Records for the exercise: Begin

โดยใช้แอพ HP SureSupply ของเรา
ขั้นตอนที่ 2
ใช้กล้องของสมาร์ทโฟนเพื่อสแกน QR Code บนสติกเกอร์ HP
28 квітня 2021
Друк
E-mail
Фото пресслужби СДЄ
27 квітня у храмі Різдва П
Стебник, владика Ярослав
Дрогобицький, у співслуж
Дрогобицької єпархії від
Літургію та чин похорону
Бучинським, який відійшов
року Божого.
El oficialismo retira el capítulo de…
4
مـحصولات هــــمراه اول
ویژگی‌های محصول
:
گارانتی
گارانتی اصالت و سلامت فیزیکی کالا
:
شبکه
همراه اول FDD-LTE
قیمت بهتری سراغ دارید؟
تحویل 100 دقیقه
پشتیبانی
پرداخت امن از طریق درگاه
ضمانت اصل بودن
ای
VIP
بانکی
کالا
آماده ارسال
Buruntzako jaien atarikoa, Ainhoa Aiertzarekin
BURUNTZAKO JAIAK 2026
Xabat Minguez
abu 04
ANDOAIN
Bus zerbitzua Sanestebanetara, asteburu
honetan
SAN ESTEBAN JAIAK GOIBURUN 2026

Records for the exercise: End
Records for the exercise: Begin

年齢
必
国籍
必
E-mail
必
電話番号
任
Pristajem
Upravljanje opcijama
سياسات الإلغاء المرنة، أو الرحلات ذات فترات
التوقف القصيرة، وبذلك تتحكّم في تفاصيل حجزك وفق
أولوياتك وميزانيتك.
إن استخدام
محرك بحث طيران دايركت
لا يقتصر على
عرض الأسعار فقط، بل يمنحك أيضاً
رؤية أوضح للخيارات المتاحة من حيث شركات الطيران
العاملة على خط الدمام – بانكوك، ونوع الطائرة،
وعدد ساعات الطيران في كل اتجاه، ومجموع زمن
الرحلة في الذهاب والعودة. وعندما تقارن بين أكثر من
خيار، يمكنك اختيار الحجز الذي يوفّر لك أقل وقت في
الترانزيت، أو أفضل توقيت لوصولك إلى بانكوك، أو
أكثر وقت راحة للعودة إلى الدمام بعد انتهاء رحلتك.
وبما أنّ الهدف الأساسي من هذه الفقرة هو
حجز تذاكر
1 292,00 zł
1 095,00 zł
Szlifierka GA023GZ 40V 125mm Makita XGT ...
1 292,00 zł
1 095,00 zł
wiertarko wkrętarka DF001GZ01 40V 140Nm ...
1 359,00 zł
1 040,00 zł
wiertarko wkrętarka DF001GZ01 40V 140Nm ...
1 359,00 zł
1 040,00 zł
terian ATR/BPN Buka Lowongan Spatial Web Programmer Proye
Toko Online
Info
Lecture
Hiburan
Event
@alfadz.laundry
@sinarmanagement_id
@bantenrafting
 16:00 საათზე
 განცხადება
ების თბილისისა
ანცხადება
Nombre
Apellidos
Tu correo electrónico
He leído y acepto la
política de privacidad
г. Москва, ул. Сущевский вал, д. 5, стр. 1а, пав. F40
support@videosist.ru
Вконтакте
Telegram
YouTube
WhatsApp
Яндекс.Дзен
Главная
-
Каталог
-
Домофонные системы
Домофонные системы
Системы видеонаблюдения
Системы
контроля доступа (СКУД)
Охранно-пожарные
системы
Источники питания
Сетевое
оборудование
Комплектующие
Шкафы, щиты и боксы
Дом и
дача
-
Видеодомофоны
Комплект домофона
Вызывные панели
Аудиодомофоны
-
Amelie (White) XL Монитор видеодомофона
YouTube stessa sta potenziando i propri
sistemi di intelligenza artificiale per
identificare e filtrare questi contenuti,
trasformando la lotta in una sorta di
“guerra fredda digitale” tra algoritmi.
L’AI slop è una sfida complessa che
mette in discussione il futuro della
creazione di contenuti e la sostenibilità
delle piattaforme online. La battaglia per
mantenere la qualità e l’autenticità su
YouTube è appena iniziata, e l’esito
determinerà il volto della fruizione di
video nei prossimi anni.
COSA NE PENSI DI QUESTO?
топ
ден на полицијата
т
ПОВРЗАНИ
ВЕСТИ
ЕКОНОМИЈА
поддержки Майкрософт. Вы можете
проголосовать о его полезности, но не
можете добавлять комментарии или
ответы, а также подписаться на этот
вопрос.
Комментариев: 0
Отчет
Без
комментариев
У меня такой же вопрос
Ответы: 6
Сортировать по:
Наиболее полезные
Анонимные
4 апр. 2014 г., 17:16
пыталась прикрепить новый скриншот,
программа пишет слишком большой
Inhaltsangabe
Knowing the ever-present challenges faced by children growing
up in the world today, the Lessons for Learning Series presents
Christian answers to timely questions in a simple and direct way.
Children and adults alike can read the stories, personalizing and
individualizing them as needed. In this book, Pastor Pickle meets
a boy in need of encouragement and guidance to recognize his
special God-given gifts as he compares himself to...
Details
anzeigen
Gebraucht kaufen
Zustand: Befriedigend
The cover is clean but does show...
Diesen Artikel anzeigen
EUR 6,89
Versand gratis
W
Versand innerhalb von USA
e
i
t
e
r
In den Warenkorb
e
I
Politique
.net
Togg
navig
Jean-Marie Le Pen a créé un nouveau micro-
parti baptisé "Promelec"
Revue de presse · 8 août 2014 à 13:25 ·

Records for the exercise: End
Records for the exercise: Begin

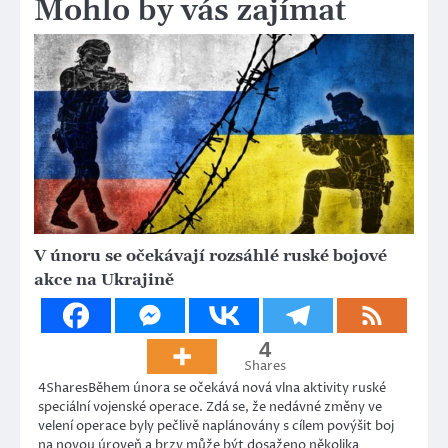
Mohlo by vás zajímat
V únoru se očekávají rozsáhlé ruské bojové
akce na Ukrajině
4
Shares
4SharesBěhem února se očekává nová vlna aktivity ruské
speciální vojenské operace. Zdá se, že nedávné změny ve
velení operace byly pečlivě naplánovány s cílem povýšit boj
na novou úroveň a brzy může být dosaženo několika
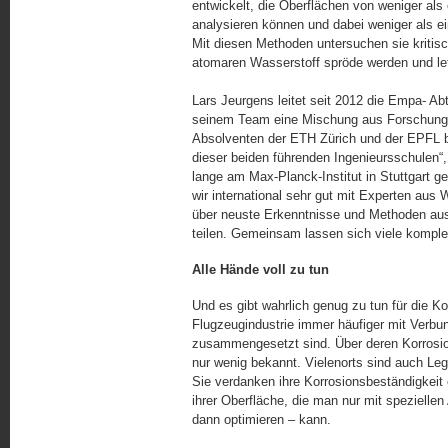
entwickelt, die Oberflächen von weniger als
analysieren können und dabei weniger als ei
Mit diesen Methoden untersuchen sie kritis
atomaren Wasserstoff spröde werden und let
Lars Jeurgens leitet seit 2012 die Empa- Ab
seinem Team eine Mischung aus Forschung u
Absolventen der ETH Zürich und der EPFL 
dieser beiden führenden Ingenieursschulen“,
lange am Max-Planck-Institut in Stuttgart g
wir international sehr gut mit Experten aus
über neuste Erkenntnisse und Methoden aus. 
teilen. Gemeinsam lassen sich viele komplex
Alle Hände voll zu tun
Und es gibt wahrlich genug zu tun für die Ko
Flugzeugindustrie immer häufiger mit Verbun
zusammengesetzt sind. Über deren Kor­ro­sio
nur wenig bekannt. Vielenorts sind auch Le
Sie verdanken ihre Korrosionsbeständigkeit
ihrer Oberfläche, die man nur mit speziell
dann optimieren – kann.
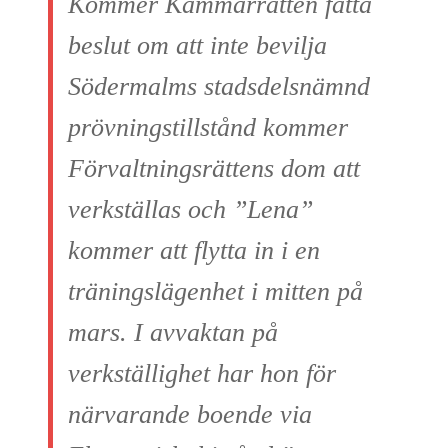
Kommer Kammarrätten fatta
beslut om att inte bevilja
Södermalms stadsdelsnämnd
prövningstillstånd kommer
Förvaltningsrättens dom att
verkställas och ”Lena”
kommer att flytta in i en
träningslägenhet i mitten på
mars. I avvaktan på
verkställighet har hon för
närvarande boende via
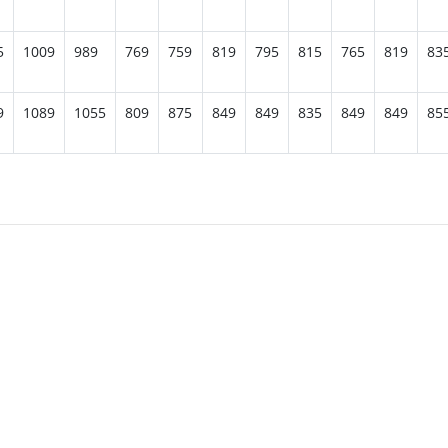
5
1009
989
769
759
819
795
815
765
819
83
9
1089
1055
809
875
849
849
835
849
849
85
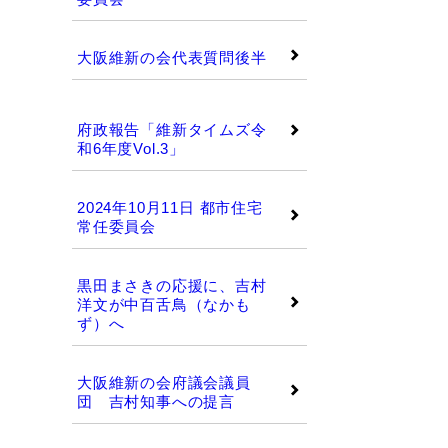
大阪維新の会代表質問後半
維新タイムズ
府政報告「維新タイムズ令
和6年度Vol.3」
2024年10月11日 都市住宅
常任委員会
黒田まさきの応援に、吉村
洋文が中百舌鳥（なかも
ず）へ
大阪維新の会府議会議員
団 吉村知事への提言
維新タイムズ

Records for the exercise: End

— About this task —
Rewrite the lines from the one containing "โดยใช้แอพ HP SureSupply ของเรา" through the one containing "року Божого.", changing "E-mail" to "Email" and leaving everything else unchanged.

— Output of the exercise —
โดยใช้แอพ HP SureSupply ของเรา
ขั้นตอนที่ 2
ใช้กล้องของสมาร์ทโฟนเพื่อสแกน QR Code บนสติกเกอร์ HP
28 квітня 2021
Друк
Email
Фото пресслужби СДЄ
27 квітня у храмі Різдва П
Стебник, владика Ярослав
Дрогобицький, у співслуж
Дрогобицької єпархії від
Літургію та чин похорону
Бучинським, який відійшов
року Божого.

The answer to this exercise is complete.